THE TASK: When you copy the data, keep every line exactly as written and skip the pictures.

--- INFORMATION SHOWN Enclosed Below ---

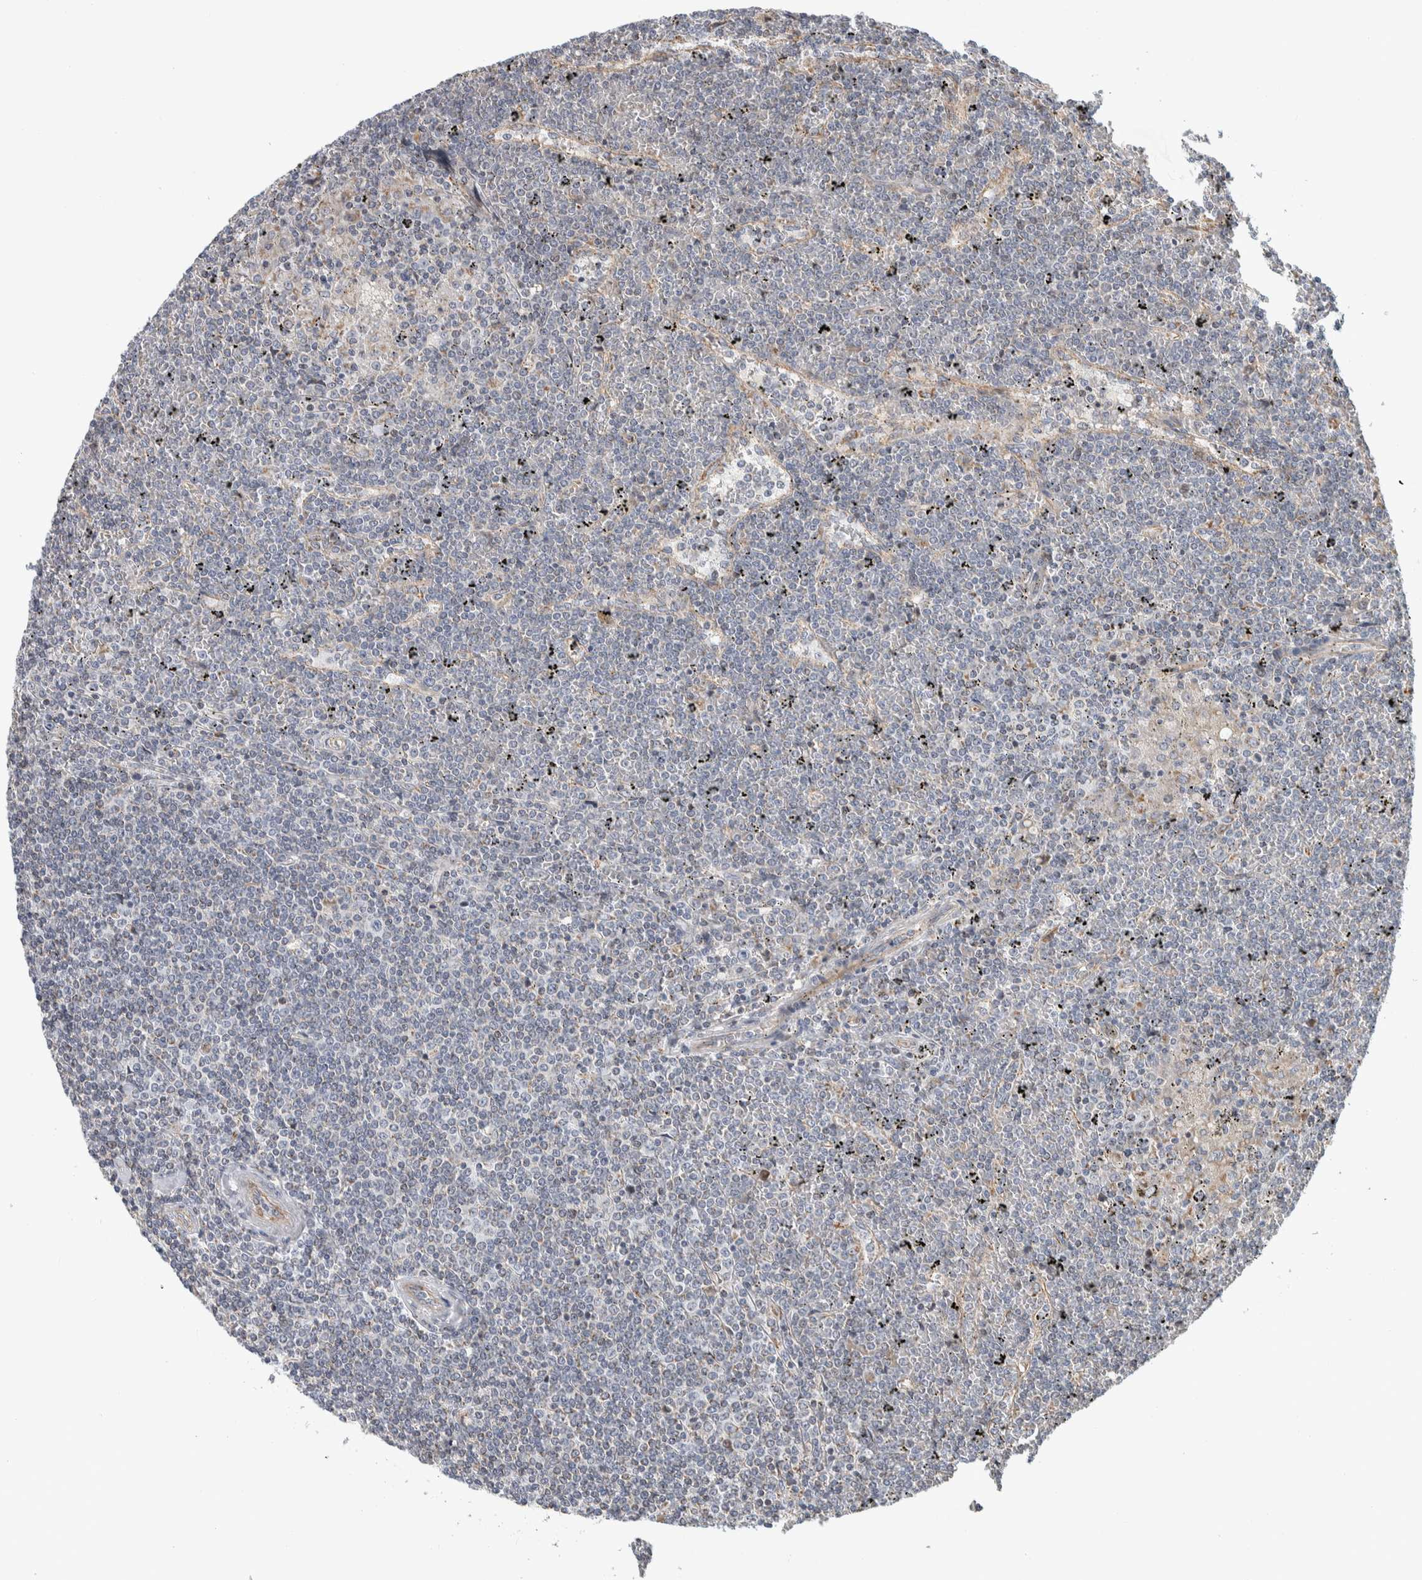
{"staining": {"intensity": "negative", "quantity": "none", "location": "none"}, "tissue": "lymphoma", "cell_type": "Tumor cells", "image_type": "cancer", "snomed": [{"axis": "morphology", "description": "Malignant lymphoma, non-Hodgkin's type, Low grade"}, {"axis": "topography", "description": "Spleen"}], "caption": "DAB immunohistochemical staining of lymphoma exhibits no significant positivity in tumor cells.", "gene": "AFP", "patient": {"sex": "female", "age": 19}}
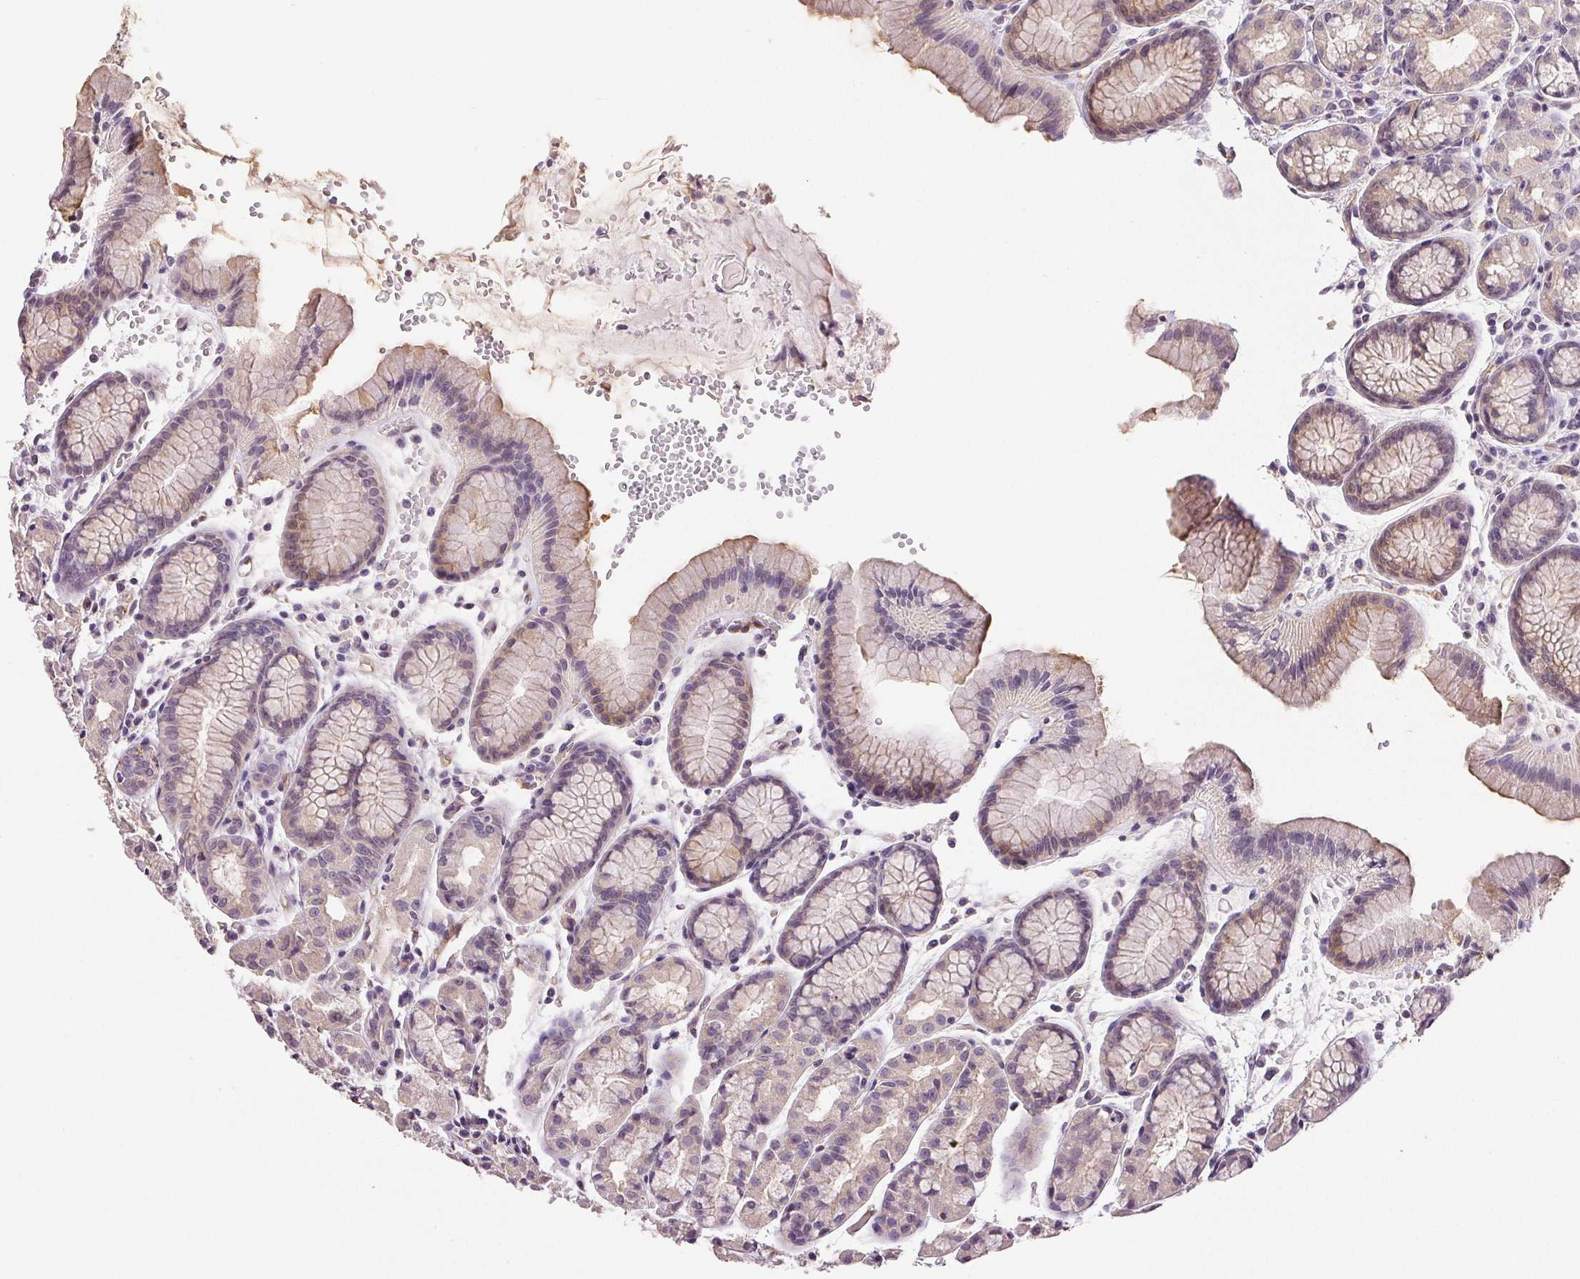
{"staining": {"intensity": "weak", "quantity": "25%-75%", "location": "cytoplasmic/membranous"}, "tissue": "stomach", "cell_type": "Glandular cells", "image_type": "normal", "snomed": [{"axis": "morphology", "description": "Normal tissue, NOS"}, {"axis": "topography", "description": "Stomach, upper"}], "caption": "Unremarkable stomach demonstrates weak cytoplasmic/membranous staining in approximately 25%-75% of glandular cells (brown staining indicates protein expression, while blue staining denotes nuclei)..", "gene": "PLCB1", "patient": {"sex": "male", "age": 47}}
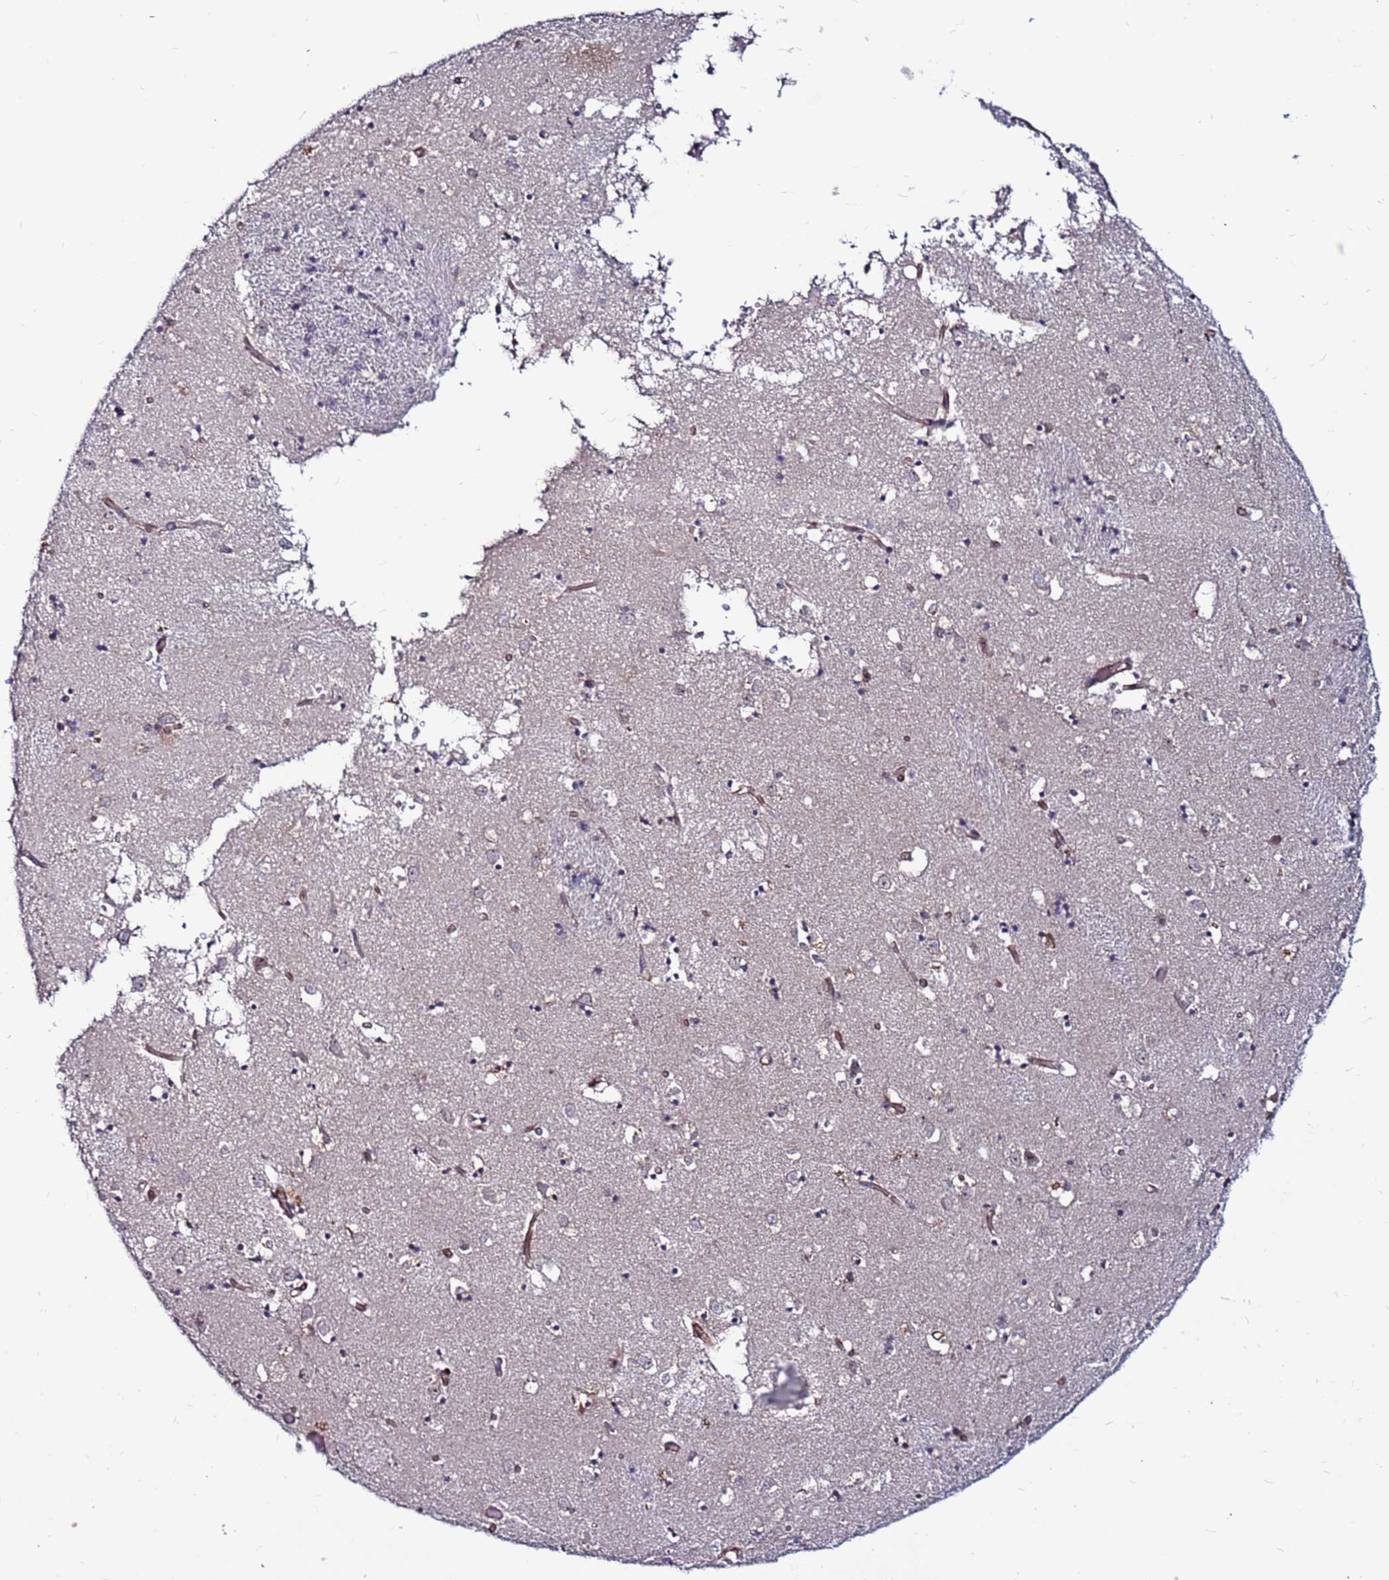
{"staining": {"intensity": "negative", "quantity": "none", "location": "none"}, "tissue": "caudate", "cell_type": "Glial cells", "image_type": "normal", "snomed": [{"axis": "morphology", "description": "Normal tissue, NOS"}, {"axis": "topography", "description": "Lateral ventricle wall"}], "caption": "Glial cells show no significant protein expression in normal caudate. (DAB IHC visualized using brightfield microscopy, high magnification).", "gene": "CLK3", "patient": {"sex": "male", "age": 70}}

--- End of Enclosed INFORMATION SHOWN ---

WRITTEN ANSWER:
{"staining": {"intensity": "negative", "quantity": "none", "location": "none"}, "tissue": "lymphoma", "cell_type": "Tumor cells", "image_type": "cancer", "snomed": [{"axis": "morphology", "description": "Malignant lymphoma, non-Hodgkin's type, Low grade"}, {"axis": "topography", "description": "Spleen"}], "caption": "DAB immunohistochemical staining of lymphoma exhibits no significant positivity in tumor cells.", "gene": "AFP", "patient": {"sex": "female", "age": 19}}
{"staining": {"intensity": "weak", "quantity": "25%-75%", "location": "cytoplasmic/membranous"}, "tissue": "stomach", "cell_type": "Glandular cells", "image_type": "normal", "snomed": [{"axis": "morphology", "description": "Normal tissue, NOS"}, {"axis": "topography", "description": "Stomach, upper"}], "caption": "Unremarkable stomach demonstrates weak cytoplasmic/membranous staining in approximately 25%-75% of glandular cells (brown staining indicates protein expression, while blue staining denotes nuclei)..", "gene": "PLCB1", "patient": {"sex": "male", "age": 47}}
{"staining": {"intensity": "negative", "quantity": "none", "location": "none"}, "tissue": "caudate", "cell_type": "Glial cells", "image_type": "normal", "snomed": [{"axis": "morphology", "description": "Normal tissue, NOS"}, {"axis": "topography", "description": "Lateral ventricle wall"}], "caption": "Glial cells show no significant protein expression in normal caudate. (DAB IHC visualized using brightfield microscopy, high magnification).", "gene": "CLK3", "patient": {"sex": "male", "age": 70}}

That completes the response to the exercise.